The Scandinavian country moved up from fifth place in 2016 in the thinktank's investment attractiveness index. It was followed by Canada's Saskatchewan in second place (2016:1), Nevada in third (2016:4), Ireland in fourth (2016:9), and Western Australia in fifth (2016:3).
Other jurisdictions in the top 10 were Quebec, Ontario, Chile, Arizona and Alaska.
The 2017 investment attractiveness index ranked 91 jurisdictions around the world based on geologic attractiveness for minerals and metals (through the think tank's best practice mineral potential index) and the extent to which government policies encourage or deter exploration and investment (via the its policy perception index or PPI).
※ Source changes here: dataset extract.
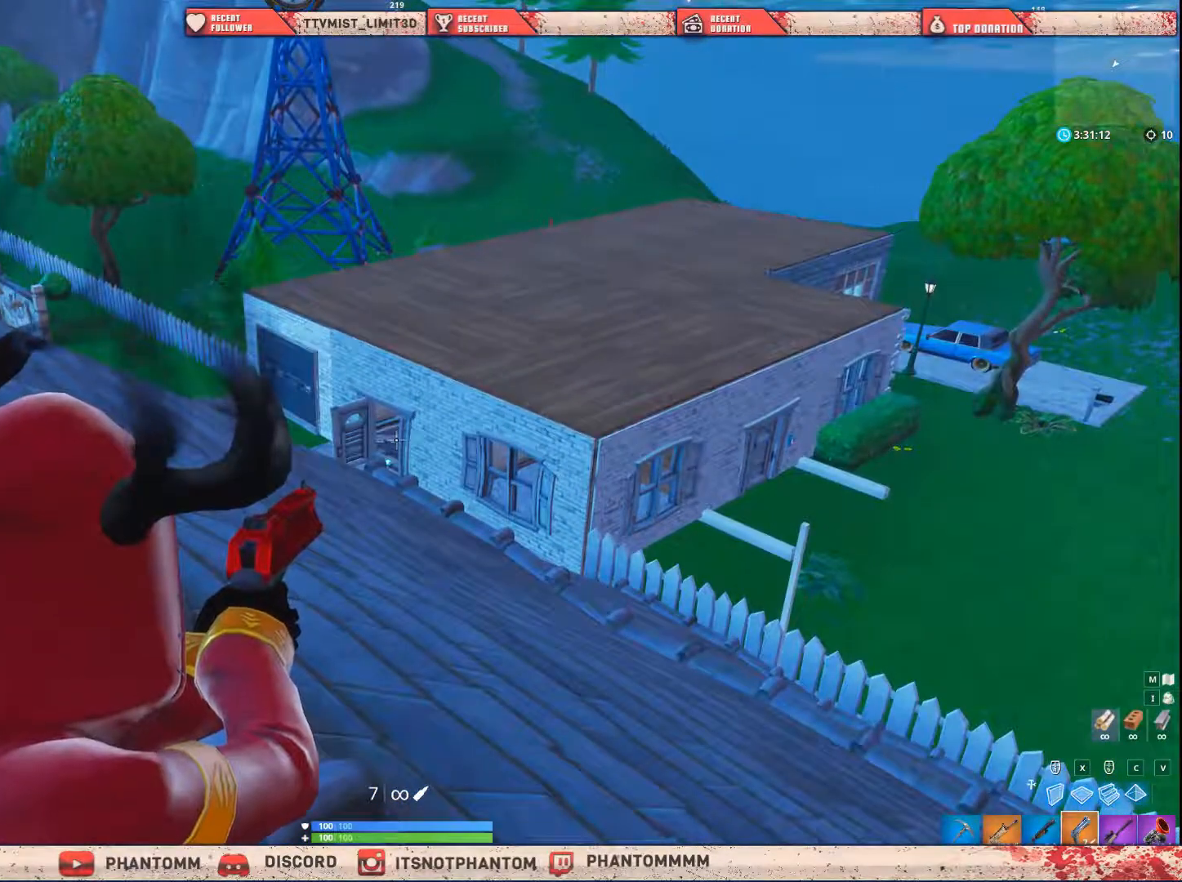
{"keys": [], "mouse": ["right"], "mouse_move": "still", "events": []}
This was down from 104 jurisdictions in 2016.
"Rich mineral reserves, competitive taxes, efficient permitting procedures and certainty around environmental regulations will still attract significant investment — even with slumping commodity prices," Fraser's energy and natural resource studies senior director Kenneth Green said.
Canada was named the top overall region for investment attractiveness, although the survey found investment attractiveness fell slightly globally, with last year's top overall region Australia falling to second place, followed by the US and then Europe.
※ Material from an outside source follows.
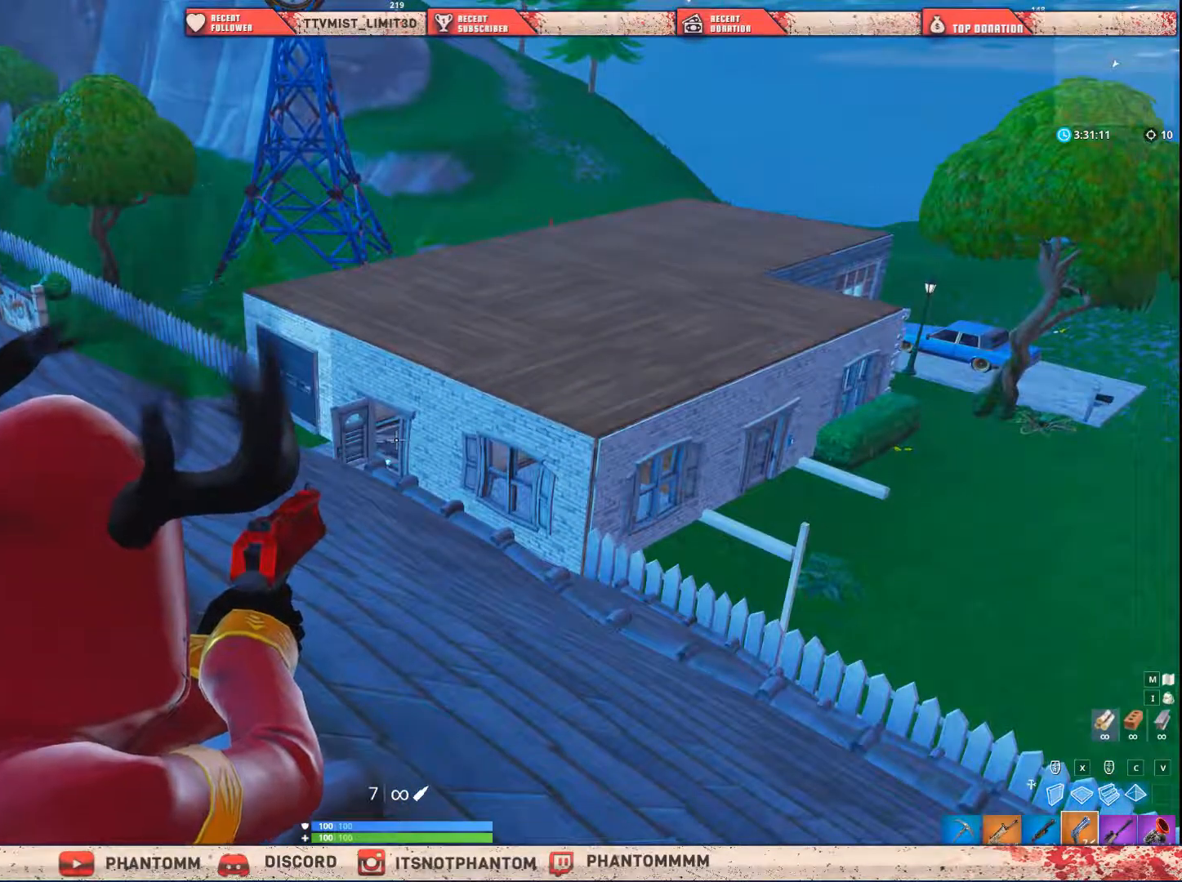
{"keys": [], "mouse": ["right"], "mouse_move": "still", "events": []}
Every jurisdiction in Australia scored lower in the 2017 survey due to increasingly unattractive government regulations across the country.
There were some improvements, particularly in parts of South America, with Chile rising to eighth place after being 39th in 2016. Peru also improved from 28th in 2016 to 19th.
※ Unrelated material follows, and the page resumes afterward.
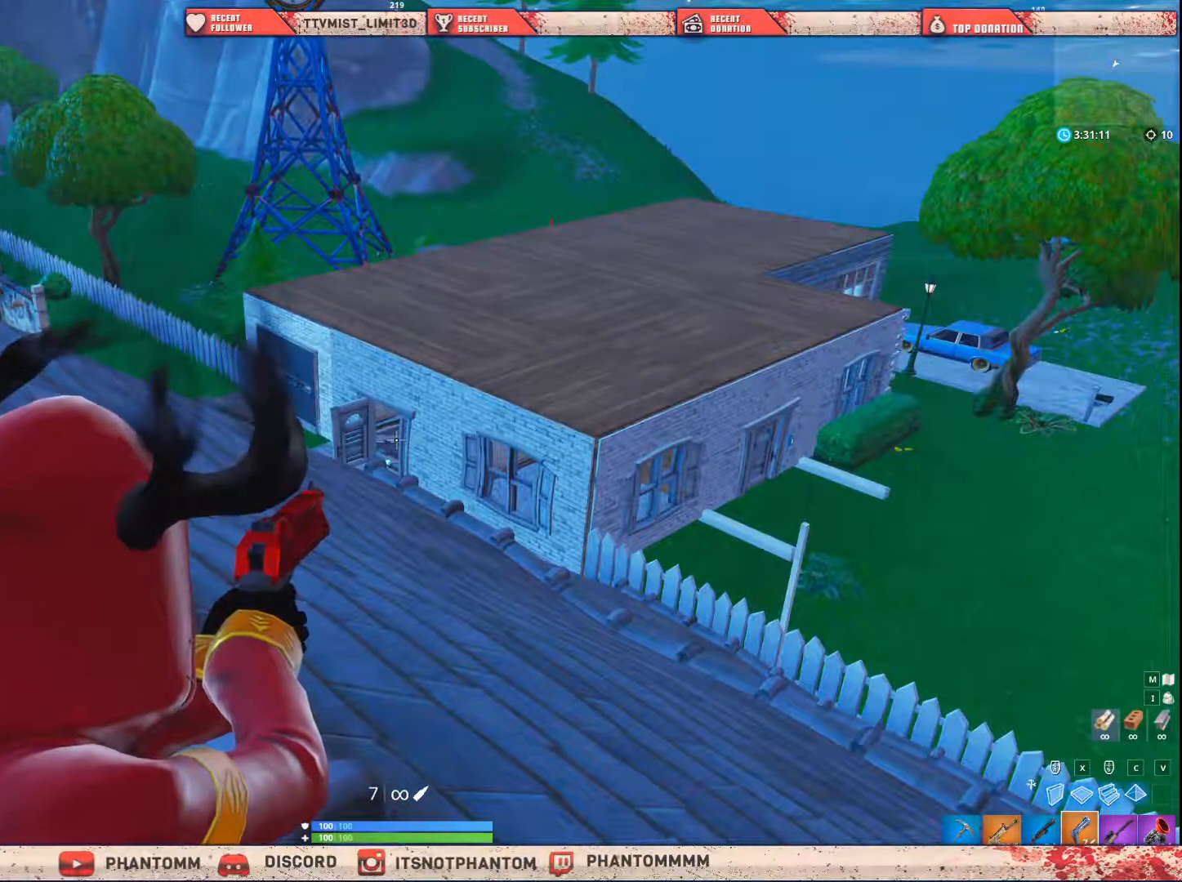
{"keys": ["q", "shift", "w"], "mouse": [], "mouse_move": "still", "events": [[301, "mouse_right", "up"], [301, "w", "down"], [467, "q", "down"], [501, "shift", "down"]]}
"Capital is fluid and one jurisdiction's loss can be another's gain because mining investors will flock to jurisdictions that have attractive policies … Sound regulatory regimes are an absolute must for policymakers who want to attract increasingly precious commodity investments," Green said.
The least attractive jurisdiction was Guatemala, which came last on the list, replacing Argentina's Jujuy province. Tahoe Resources (CN:THO) had a torrid time of it at its Escobal silve mine in Guatemala last year, which led to the mine's suspension.
Only slightly better in the bottom ten were (in ascending order) Kenya, Mendoza and Chubut in Argentina, Mozambique, Bolivia, Venezuela, Romania, China and Nicaragua.
Looking at the contributing PPI, or the institutes' report card on government's mining policies, the Republic of Ireland remained top for the fifth straight year, followed by Finland, (up from fourth in 2016) and Saskachewan, Sweden, Nevada, Northern Ireland, Michigan, Wyoming, Quebec and Newfoundland and Labrador.
The countries with the worst PPI scores were Venezuela, Chubut, Zimbabwe, Guatemala and the Democratic Republic of Congo.